### EXERCISE DESCRIPTION
Within the records below, reproduce without change the lines from the line that has "right hip: (47, 224)" through the line that has "left ear: (317, 197)", and only those.

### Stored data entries
************

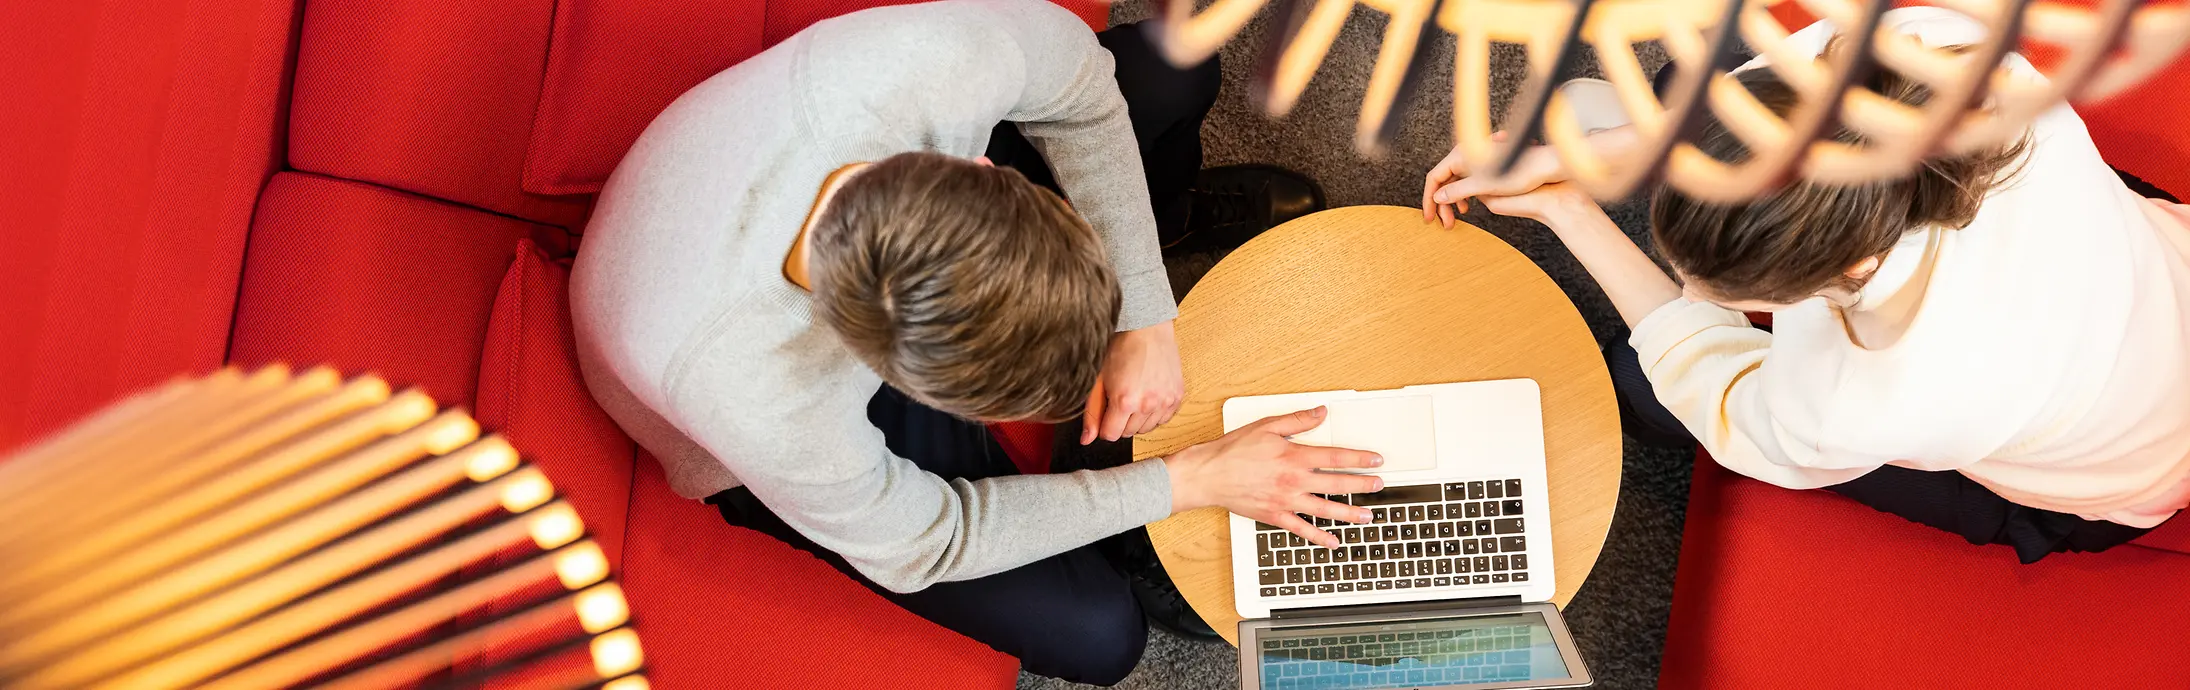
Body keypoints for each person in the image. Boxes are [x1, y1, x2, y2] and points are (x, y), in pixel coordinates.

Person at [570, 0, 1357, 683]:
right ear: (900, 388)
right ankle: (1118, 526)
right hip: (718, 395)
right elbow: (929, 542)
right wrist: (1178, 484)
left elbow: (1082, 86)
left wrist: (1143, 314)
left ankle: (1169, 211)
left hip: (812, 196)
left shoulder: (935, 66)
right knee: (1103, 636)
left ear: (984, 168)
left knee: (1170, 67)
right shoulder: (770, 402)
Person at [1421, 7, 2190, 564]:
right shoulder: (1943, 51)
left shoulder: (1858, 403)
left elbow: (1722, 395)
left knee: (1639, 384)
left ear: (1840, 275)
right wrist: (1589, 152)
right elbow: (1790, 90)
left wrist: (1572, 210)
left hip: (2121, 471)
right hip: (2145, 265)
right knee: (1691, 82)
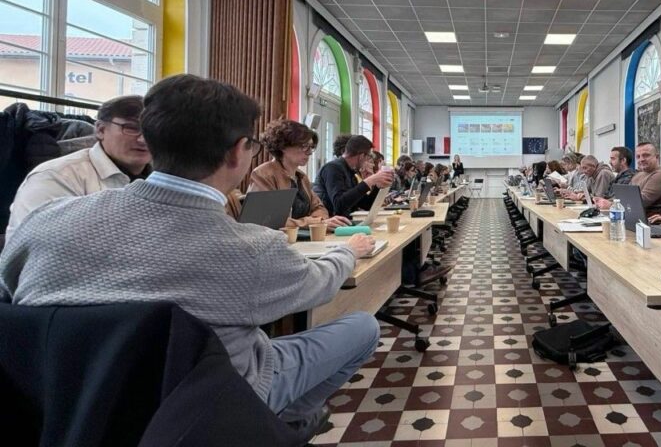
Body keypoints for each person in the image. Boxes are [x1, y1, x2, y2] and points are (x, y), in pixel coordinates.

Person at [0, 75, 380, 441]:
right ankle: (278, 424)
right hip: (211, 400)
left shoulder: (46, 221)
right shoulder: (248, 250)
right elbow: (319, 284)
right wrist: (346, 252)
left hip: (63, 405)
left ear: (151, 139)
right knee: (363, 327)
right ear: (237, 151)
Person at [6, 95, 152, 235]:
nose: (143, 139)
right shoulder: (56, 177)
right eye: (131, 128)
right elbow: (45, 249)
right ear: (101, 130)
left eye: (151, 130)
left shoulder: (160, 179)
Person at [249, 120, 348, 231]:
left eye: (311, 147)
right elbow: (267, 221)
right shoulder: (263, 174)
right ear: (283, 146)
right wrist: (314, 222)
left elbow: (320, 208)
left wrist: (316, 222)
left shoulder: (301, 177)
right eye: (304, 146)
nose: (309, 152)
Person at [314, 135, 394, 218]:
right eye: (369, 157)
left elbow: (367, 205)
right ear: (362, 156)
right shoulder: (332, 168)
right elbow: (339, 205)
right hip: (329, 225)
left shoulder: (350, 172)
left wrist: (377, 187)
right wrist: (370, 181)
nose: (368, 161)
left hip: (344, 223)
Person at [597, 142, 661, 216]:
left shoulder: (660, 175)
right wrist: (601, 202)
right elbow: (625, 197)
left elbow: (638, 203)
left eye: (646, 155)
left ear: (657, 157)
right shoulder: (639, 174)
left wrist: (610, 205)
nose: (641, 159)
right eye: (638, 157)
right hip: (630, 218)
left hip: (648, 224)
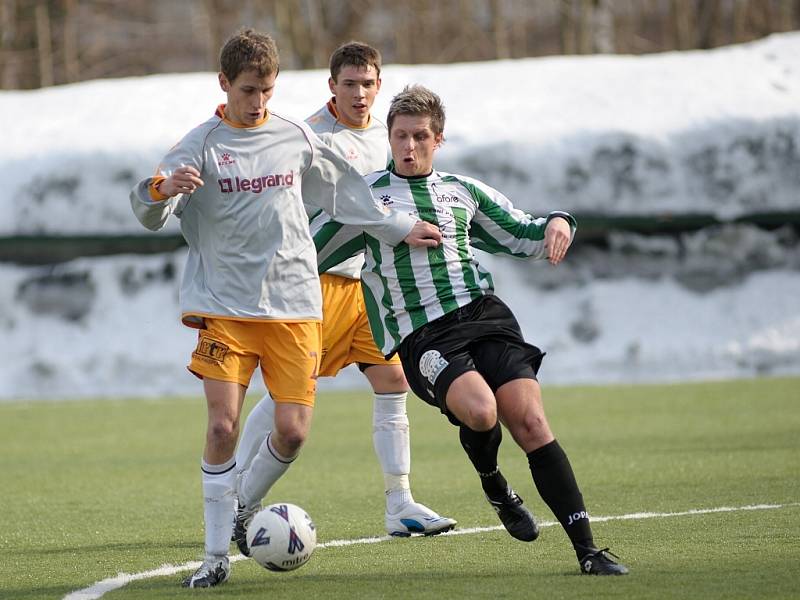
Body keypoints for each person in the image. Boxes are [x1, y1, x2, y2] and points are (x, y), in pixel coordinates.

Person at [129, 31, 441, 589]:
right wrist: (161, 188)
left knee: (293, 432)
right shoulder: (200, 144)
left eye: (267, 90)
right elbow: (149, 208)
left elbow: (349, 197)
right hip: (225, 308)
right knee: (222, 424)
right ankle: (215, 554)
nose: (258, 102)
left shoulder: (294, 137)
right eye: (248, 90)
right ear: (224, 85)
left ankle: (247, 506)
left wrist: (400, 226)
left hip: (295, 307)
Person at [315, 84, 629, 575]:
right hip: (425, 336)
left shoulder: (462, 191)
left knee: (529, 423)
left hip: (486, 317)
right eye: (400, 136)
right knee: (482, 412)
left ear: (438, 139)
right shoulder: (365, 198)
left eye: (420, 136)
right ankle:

************

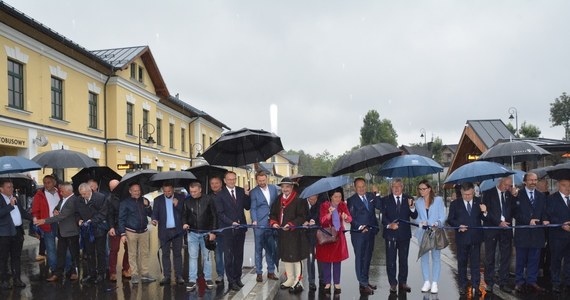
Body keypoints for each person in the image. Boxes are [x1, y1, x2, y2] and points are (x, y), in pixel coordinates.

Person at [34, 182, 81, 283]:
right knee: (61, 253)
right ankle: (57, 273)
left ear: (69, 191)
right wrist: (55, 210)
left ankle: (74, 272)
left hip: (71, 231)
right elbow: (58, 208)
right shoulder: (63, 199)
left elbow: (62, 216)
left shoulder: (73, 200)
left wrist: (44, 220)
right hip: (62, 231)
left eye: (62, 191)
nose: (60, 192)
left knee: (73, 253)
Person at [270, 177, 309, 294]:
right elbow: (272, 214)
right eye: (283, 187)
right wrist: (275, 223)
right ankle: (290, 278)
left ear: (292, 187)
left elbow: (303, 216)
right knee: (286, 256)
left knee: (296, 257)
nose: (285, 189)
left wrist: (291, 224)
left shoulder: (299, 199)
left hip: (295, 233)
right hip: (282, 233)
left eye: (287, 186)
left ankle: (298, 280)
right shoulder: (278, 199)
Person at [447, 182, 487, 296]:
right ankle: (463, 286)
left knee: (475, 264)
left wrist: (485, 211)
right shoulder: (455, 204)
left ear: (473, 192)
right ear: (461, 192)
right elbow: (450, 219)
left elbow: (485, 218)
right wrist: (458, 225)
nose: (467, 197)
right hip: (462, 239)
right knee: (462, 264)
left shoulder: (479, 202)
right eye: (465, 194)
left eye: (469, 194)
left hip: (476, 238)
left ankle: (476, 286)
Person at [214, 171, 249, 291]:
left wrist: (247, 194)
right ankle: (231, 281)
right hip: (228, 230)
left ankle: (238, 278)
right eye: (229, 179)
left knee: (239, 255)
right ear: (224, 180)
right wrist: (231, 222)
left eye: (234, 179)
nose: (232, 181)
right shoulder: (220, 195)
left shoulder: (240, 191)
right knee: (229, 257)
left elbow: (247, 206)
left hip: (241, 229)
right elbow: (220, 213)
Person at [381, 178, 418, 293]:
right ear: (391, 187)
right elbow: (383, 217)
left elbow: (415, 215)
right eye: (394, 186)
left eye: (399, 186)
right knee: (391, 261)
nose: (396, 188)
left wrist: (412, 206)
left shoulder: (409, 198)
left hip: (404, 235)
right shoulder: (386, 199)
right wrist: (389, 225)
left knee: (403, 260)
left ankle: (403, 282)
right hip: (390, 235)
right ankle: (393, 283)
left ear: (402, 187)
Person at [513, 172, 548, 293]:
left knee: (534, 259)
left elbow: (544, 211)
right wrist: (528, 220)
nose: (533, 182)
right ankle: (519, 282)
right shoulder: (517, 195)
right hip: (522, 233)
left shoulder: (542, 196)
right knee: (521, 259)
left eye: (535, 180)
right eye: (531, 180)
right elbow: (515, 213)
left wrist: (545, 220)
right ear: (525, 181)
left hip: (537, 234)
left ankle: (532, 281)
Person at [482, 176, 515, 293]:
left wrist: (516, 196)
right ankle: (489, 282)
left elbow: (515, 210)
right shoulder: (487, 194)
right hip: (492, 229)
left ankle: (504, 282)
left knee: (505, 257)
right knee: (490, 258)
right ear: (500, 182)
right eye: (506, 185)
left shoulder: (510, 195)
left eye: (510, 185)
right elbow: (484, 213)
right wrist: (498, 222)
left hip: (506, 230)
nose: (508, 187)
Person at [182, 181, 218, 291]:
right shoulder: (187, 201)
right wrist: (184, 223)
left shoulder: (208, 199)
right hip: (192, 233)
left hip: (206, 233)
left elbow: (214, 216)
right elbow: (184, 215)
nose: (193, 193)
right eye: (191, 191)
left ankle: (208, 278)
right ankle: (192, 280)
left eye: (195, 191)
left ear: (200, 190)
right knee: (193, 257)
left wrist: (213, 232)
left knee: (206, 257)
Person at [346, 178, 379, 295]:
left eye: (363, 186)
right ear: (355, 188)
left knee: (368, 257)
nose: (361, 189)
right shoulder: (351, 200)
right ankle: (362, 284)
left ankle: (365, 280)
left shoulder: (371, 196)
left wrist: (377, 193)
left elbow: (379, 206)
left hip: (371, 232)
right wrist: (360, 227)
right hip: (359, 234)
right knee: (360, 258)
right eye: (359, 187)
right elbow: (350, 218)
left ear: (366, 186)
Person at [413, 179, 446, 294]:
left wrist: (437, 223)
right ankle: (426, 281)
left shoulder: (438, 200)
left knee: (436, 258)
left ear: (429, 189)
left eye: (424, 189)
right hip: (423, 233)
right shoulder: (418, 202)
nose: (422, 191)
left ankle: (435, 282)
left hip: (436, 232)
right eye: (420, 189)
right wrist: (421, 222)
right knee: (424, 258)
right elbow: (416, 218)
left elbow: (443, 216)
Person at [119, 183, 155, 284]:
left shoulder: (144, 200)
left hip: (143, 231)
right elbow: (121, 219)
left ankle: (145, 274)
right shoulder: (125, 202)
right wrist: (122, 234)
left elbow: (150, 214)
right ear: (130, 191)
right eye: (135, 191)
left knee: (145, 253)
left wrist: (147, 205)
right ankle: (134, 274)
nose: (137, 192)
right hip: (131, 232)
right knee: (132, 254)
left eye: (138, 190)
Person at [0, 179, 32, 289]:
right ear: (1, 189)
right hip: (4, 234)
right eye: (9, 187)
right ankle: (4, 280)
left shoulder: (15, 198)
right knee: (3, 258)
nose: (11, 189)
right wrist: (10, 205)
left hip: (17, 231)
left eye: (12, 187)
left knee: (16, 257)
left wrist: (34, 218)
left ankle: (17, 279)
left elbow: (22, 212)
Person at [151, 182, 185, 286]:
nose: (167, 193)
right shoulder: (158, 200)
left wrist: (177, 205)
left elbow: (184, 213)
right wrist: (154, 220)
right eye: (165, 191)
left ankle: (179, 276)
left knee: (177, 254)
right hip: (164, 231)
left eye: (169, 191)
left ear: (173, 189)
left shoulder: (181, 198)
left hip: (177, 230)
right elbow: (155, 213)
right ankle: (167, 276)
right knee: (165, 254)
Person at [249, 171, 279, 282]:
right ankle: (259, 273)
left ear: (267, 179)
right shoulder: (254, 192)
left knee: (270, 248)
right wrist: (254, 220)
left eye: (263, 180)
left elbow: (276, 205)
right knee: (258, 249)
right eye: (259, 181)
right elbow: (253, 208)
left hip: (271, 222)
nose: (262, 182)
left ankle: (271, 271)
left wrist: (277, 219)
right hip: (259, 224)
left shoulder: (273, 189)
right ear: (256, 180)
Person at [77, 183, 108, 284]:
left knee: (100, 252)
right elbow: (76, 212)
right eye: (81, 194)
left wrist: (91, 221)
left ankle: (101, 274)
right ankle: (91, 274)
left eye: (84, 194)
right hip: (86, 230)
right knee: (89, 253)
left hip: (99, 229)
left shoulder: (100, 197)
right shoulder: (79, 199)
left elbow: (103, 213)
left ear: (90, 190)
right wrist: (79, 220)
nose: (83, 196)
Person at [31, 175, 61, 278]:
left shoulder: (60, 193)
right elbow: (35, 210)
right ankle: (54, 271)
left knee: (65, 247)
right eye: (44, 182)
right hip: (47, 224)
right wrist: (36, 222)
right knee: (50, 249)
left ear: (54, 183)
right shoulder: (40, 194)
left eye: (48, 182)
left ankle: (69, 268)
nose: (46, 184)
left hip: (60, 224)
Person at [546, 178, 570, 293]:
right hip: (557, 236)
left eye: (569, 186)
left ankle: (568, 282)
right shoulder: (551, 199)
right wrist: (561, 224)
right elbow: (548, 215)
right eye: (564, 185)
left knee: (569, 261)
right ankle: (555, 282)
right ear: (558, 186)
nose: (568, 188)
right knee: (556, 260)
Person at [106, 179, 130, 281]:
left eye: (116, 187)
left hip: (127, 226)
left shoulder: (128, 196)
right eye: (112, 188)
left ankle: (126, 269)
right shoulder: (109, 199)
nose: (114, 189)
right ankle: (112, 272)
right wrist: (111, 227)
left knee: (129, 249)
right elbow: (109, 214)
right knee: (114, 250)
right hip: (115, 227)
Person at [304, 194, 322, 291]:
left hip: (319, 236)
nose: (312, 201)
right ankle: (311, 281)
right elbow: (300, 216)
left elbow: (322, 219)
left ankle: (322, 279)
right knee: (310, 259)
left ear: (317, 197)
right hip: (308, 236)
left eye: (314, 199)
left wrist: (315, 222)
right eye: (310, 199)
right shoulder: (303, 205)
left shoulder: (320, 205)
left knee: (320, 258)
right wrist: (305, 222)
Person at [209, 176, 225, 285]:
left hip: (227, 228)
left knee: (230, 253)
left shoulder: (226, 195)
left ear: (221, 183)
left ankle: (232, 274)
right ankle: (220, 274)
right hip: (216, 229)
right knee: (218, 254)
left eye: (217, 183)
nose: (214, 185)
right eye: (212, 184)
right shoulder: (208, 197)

************

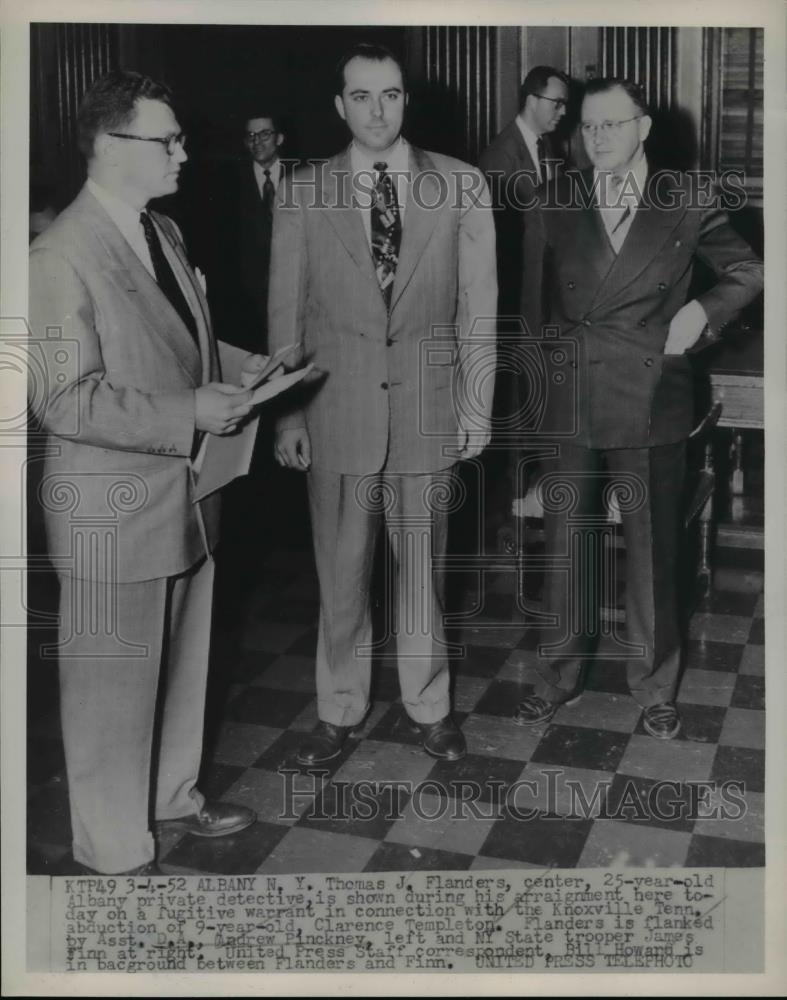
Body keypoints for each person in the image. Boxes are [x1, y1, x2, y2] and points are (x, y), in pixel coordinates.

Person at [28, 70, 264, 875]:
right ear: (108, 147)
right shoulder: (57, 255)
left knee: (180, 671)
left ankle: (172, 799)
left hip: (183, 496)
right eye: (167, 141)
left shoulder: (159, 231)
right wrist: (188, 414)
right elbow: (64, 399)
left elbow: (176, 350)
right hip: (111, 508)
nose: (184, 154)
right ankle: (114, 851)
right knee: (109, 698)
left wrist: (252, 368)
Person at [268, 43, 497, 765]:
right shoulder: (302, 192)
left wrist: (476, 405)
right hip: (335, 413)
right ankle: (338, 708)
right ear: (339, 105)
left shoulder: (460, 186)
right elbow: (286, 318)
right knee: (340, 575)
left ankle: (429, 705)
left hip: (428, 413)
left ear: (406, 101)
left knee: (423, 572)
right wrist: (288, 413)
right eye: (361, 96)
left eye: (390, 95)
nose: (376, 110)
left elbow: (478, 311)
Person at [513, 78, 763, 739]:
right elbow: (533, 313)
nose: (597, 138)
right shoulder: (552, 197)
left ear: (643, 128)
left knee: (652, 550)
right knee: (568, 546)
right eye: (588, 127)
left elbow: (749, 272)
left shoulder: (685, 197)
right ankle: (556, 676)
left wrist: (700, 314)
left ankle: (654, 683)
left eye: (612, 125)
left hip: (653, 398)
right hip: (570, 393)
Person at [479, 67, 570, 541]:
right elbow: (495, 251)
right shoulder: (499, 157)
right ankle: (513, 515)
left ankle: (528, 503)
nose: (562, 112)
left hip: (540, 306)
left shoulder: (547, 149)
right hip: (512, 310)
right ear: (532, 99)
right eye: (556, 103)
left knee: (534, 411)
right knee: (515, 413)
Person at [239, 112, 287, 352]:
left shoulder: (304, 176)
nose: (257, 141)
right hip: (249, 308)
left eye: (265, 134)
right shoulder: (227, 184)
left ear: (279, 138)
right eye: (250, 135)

************

### EXPECTED ANSWER
right hip: (47, 224)
right wrist: (36, 222)
right knee: (50, 249)
left ear: (54, 183)
right shoulder: (40, 194)
left eye: (48, 182)
left ankle: (69, 268)
nose: (46, 184)
left hip: (60, 224)
Person at [546, 178, 570, 293]:
right hip: (557, 236)
left eye: (569, 186)
left ankle: (568, 282)
right shoulder: (551, 199)
right wrist: (561, 224)
right elbow: (548, 215)
right eye: (564, 185)
left knee: (569, 261)
right ankle: (555, 282)
right ear: (558, 186)
nose: (568, 188)
right knee: (556, 260)
Person at [106, 179, 130, 281]:
left eye: (116, 187)
left hip: (127, 226)
left shoulder: (128, 196)
right eye: (112, 188)
left ankle: (126, 269)
right shoulder: (109, 199)
nose: (114, 189)
right ankle: (112, 272)
right wrist: (111, 227)
left knee: (129, 249)
right elbow: (109, 214)
right knee: (114, 250)
right hip: (115, 227)
Person at [304, 194, 322, 291]:
left hip: (319, 236)
nose: (312, 201)
right ankle: (311, 281)
right elbow: (300, 216)
left elbow: (322, 219)
left ankle: (322, 279)
right knee: (310, 259)
left ear: (317, 197)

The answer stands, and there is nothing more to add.